··· Quelldokument ···

Der Bund Teil 3: Die mutierte Länderkammer: Der Senat

Juli 19, 2006

Was macht man, wenn man eine Republik haben will, aber dem Pöbel nicht ganz traut? Man stellt ihm eine Gruppe von Leuten zur Seite, die weniger leicht anfällig für politische Modeströme, die verantwortungsbewusster, ja vielleicht sogar weise sind. Die Väter der amerikanischen Verfassung hatten dabei so etwas wie das House of Lords im Sinn, denn für sie war das britische Parlamentssystem eine fast perfekte Lösung des Problems, wie in den Federalist Papers argumentiert wird.

Nur, woher die Lords nehmen? Einen amerikanischen Adel, selbst wenn man ihn hätte wirklich haben wollen, gab es nicht. Es musste auf eine andere Art dafür gesorgt werden, dass die Abgeordneten dieses „Oberhauses“ wenigstens etwas über der Tagespolitik stehen. Die Weisheit musste erzwungen werden.

Es gab noch ein anderes Problem, das die zweite Kammer lösen musste, wie wir in der letzten Folge gesehen haben. Die großen Staaten wollten im Kongress stärker vertreten sein, denn sie hatten mehr Leute. Das wurde im Repräsentantenhaus umgesetzt. Nun wollten aber die kleinen Staaten genau so viel zu sagen haben, um nicht von den großen beherrscht zu werden. Mehr noch, den Staaten sollte auch ein direktes Mitspracherecht eingeräumt werden, denn sie hatten Hemmungen, ihre Souveränität komplett abzugeben. Das war ein fast so wichtiger Knackpunkt wie die Frage, ob alle Staaten gleich oder nach der Bevölkerungszahl vertreten sein sollten.

Alle diese Probleme löst der Senat. Die Abgeordneten werden auf sechs Jahre gewählt, was ihnen etwas mehr Unabhängigkeit gibt. Damit die Kontinuität gewahrt wird, ist die Wahl so gestaffelt, dass sich ein Drittel alle zwei Jahre stellen muss. In den USA werden damit alle zwei Jahre das gesamte Repräsentantenhaus (435 Abgeordnete) und ein Drittel des Senats (33 bzw. 34 Abgeordnete) neu gewählt. Jeder Bundesstaat, egal wie groß oder klein, schickt genau zwei Senatoren. Um ein Gesetz zu verabschieden – das Thema das nächsten Eintrags – müssen beide Kammern zustimmen.

···

__Aufgabe a__: Auf wie viele Jahre werden die Abgeordneten des Senats laut dem Blogeintrag über den Senat gewählt?

··· Vorliegende Einträge ···

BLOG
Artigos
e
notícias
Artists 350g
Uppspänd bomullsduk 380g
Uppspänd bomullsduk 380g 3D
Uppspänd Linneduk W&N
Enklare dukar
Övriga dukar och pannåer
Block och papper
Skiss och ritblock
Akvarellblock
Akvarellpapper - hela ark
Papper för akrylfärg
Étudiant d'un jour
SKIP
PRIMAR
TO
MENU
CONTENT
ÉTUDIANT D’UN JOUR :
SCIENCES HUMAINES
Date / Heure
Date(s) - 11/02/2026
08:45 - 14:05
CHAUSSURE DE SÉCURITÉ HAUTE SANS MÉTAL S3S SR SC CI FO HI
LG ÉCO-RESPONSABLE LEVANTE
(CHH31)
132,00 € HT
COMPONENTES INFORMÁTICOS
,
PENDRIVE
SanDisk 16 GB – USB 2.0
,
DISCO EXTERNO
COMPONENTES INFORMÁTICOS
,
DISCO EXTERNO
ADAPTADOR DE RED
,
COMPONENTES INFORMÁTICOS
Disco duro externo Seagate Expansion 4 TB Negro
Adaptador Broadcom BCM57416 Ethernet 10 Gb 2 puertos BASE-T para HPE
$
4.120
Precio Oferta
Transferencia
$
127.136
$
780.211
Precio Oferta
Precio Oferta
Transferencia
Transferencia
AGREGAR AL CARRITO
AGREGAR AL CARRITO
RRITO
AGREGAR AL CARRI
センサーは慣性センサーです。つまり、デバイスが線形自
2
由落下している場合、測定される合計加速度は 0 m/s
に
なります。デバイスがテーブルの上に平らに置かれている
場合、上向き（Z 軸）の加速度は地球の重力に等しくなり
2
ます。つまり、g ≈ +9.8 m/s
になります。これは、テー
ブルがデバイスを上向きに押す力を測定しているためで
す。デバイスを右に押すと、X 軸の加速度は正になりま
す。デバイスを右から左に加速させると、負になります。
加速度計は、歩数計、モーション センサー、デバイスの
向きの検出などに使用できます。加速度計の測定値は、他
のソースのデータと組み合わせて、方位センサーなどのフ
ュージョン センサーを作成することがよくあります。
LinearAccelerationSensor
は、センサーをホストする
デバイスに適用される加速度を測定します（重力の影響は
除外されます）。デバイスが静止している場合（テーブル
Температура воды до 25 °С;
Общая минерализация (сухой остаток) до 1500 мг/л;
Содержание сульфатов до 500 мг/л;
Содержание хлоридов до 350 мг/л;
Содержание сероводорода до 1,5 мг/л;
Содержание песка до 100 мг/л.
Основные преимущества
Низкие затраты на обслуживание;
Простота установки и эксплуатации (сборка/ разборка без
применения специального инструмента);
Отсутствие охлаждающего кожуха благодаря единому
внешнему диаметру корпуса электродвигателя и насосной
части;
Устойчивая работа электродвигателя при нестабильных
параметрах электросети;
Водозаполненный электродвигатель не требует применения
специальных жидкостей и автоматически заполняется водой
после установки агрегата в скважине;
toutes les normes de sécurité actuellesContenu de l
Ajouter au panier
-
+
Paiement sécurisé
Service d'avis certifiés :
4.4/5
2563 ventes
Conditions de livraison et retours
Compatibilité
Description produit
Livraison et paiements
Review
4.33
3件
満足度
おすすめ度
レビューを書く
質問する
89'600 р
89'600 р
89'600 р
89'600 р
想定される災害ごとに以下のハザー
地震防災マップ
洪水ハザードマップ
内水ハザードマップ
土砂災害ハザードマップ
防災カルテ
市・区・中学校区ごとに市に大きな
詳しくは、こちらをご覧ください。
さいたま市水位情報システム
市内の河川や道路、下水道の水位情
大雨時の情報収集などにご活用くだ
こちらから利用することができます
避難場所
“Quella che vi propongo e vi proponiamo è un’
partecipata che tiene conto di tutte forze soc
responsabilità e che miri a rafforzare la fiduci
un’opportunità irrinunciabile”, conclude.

···

__Aufgabe b__: Gib in der Auflistung alles vom Anfang bis einschließlich der Zeile mit „132,00 € HT“ erneut wieder und benenne dabei „Akvarellblock“ in „Aquarellblock“ um. Alles andere bleibt unverändert.

__Schriftliche Antwort a__: Auf sechs Jahre.

__Schriftliche Antwort b__:
BLOG
Artigos
e
notícias
Artists 350g
Uppspänd bomullsduk 380g
Uppspänd bomullsduk 380g 3D
Uppspänd Linneduk W&N
Enklare dukar
Övriga dukar och pannåer
Block och papper
Skiss och ritblock
Aquarellblock
Akvarellpapper - hela ark
Papper för akrylfärg
Étudiant d'un jour
SKIP
PRIMAR
TO
MENU
CONTENT
ÉTUDIANT D’UN JOUR :
SCIENCES HUMAINES
Date / Heure
Date(s) - 11/02/2026
08:45 - 14:05
CHAUSSURE DE SÉCURITÉ HAUTE SANS MÉTAL S3S SR SC CI FO HI
LG ÉCO-RESPONSABLE LEVANTE
(CHH31)
132,00 € HT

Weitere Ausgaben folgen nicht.